[ny times] One reason AT&T decided to pull the plug on unlimited data usage is “data hogs,” those users who download a considerable amount of data each month on their mobile phones.
But the big question is: how many data hogs are there on the network and are they really slowing it down? Or is this a pre-emptive move to prepare for a new era of mobile billing where data far outshines talk minutes on a subscriber’s monthly bill?
In a press release, AT&T said: “Currently, 98 percent of AT&T smartphone customers use less than 2 GB of data a month on average.”
That sentence left me wondering how many mobile phone subscribers actually go over two gigabytes of data each month. Two percent could be a huge number, especially on AT&T’s network.
Although AT&T declined to tell me exactly how many users are in the 2 percent bracket, we can estimate that it’s as high as 660,000 people.
Here’s my math: AT&T has 85.1 million subscribers. According to Patrick Hornung with Brunswick Group, a public relations company that works with AT&T, as of last quarter, 33 million of those phone subscribers reach AT&T with an “integrated device.” This includes smartphones and devices like the Samsung Magnet phone, which offer a full keyboard and limited access to the Web.
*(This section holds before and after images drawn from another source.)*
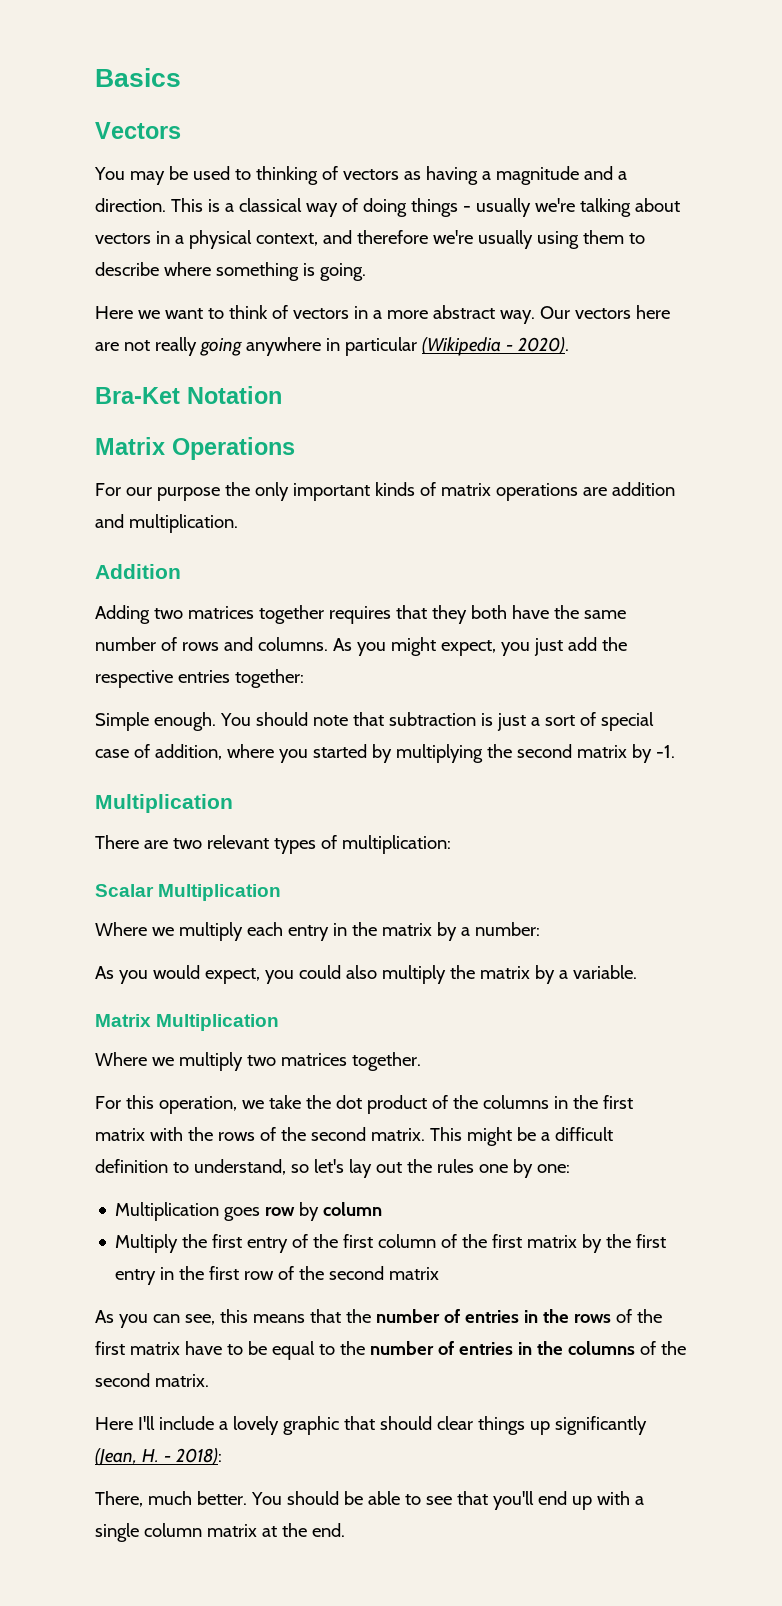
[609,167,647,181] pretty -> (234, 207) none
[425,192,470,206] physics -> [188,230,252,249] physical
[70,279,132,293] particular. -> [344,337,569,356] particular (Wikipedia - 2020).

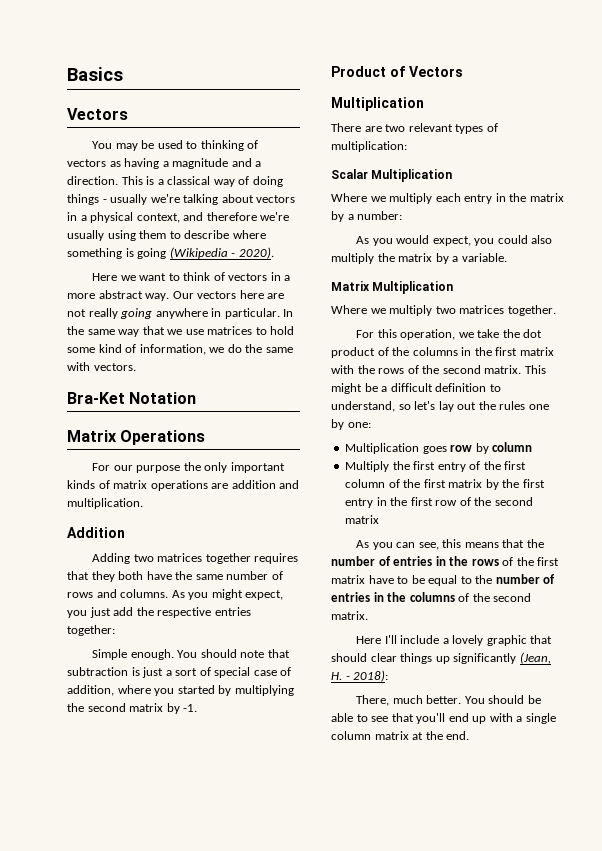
[319,263,366,281] going. -> [137,247,274,259] going (Wikipedia - 2020).
[344,337,569,356] particular (Wikipedia - 2020). -> [224,308,294,319] [67,326,295,337] [67,344,293,355] [67,362,136,371] particular. In the same way that we use matrices to hold some kind of information, we do the same with vectors.
(675, 751) none -> [331,66,463,77] // Product of Vectors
So, 2 percent of 33 million phones users is 660,000. Granted, this is the high end of the estimate, but we know it’s somewhere in that ballpark.
A little over half a million users going over two gigabytes a month isn’t necessarily a high number, and it isn’t affecting AT&T’s network, either. In a report released Thursday by PC Magazine, AT&T’s 3G data service was rated the “faster average 3G speeds” over its competition in the United States. (It was also rated the “least consistent” with the most dropped connections.)
That’s why AT&T used the word “currently” in its press release. The data numbers are rising, as are the revenues that AT&T can glean from higher mobile Web usage.
According to CTIA, the wireless industry association, as of December 2009, there were 49.8 million smartphones in the United States, up 22.9 percent from June of the same year, when there were 40.7 million smartphones in use. CTIA also reports that data revenues rose to $42 billion in 2009.
In addition, the research firm Parks Associates predicted last year that American mobile broadband use would reach 140 million people by 2013. Cisco has also forecast that data use on mobile phones and other wireless connected devices would double every two years through 2012.
Although AT&T would like its customers to think it is doing them a favor by charging less, or as the company said on Wednesday, making “it more affordable for more people to enjoy the benefits of the mobile Internet, ” the carrier is pre-emptively preparing for more data hogs and in-turn higher revenues when people surpass their allotted monthly data usage.
AT&T is also taking a big gamble with this latest move. Competitors, including Verizon and Sprint, will likely try to capitalize on the latest capped data plans and lure away already unhappy iPhone customers, who, it is estimated, make up almost half its smartphone customers.